● **Document extract**:
────
When building ONNX Runtime, developers have the flexibility to choose between OpenMP or ONNX Runtime’s own thread pool implementation. For achieving the best performance on Intel platforms, configure ONNX Runtime with OpenMP and later explicitly define the threading policy for model inference.

In the Command Line terminal:

​git clone --recursive https://github.com/Microsoft/ONNXRuntime
cd ONNXRuntime
Install cmake-3.13 or higher from https://cmake.org/download/
.\build.bat --config RelWithDebInfo --build_shared_lib –parallel --use_openmp 

Tuning Performance for ONNX Runtime’s Default Execution Provider:

In conditions where threading can be explicit, it is recommended to parallelize threads, binding each thread to separate physical cores. On platforms where hyperthreading is enabled, the recommendation is to skip alternate cores (if the number of threads needs to be less than the number of logical cores). This reduces the overhead of cache thrashing caused by repeated thread swapping between cores.
────
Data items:
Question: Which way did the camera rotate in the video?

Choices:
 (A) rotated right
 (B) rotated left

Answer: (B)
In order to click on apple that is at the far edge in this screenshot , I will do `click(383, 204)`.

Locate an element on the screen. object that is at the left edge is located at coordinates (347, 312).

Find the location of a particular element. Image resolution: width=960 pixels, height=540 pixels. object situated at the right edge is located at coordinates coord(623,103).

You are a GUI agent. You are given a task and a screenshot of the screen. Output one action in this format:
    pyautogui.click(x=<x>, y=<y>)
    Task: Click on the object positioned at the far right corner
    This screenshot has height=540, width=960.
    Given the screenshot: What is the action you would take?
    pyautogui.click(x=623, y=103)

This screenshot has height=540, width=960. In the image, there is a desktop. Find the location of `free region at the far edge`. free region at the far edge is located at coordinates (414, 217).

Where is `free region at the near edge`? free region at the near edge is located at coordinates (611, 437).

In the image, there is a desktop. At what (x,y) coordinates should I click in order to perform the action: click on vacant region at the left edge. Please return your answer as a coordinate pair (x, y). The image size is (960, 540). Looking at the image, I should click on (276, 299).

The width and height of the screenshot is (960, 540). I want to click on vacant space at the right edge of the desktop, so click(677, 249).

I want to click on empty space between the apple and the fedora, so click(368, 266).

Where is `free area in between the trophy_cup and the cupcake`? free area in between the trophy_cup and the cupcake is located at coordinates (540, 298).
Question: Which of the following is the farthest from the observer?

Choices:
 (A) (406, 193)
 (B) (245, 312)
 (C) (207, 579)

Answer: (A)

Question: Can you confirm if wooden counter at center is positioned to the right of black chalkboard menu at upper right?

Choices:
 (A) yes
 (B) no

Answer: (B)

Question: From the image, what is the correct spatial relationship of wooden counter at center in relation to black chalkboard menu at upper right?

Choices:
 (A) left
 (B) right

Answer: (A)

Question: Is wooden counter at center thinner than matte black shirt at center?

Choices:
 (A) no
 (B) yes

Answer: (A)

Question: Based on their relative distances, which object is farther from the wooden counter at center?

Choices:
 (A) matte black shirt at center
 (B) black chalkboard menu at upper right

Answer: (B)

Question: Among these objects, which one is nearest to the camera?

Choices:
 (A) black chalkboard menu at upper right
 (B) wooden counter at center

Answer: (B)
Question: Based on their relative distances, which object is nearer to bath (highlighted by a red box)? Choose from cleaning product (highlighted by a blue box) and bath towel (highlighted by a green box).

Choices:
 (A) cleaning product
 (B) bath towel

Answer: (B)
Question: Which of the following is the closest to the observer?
────
● **Task set**:
**1.** What is the minimum version of cmake that the ONNX Runtime build excerpt says to install?
**2.** Please pick up the ONNX Runtime threading excerpt right after its last sentence and keep writing.
This material isn't needed for what follows.

● **The results**:
**1.** Version 3.13 or higher.

**2.**
For Windows, use “start /affinity AA” to keep four threads of ONNX Runtime on physical cores by skipping alternate logical cores. To explicitly fix the number of threads OMP_NUM_THREADS environment variable is used. For example, in the Command Line terminal:

​set KMP_AFFINITY=granularity=fine,compact,1,0
set OMP_NESTED=0
set OMP_WAIT_POLICY=ACTIVE
set /a OMP_NUM_THREADS=4 

Run the quantized model with ONNX Runtime:

When executing the runtime, you need to place a folder in the same directory as the runtime with the input test dataset you want to use. For illustration purposes, we will generate a random test input dataset with the following python script which we will name generate_test_data_set.py:

import numpy as np
from onnx import numpy_helper
batch_range = [1,2, 4, 8, 16]
for batch in range(len(batch_range)):
              for seq in [20,32,64]:
                             numpy_array = np.random.rand(batch_range[batch],seq).astype(np.int64)
                             tensor = numpy_helper.from_array(numpy_array)
                             name = "input_0_" + str(batch_range[batch]) +"_"+ str(seq) + ".pb"
                             f = open(name, "wb")
                             f.write(tensor.SerializeToString())
                             f.close()
                             name = "input_1_" + str(batch_range[batch]) +"_"+ str(seq) + ".pb"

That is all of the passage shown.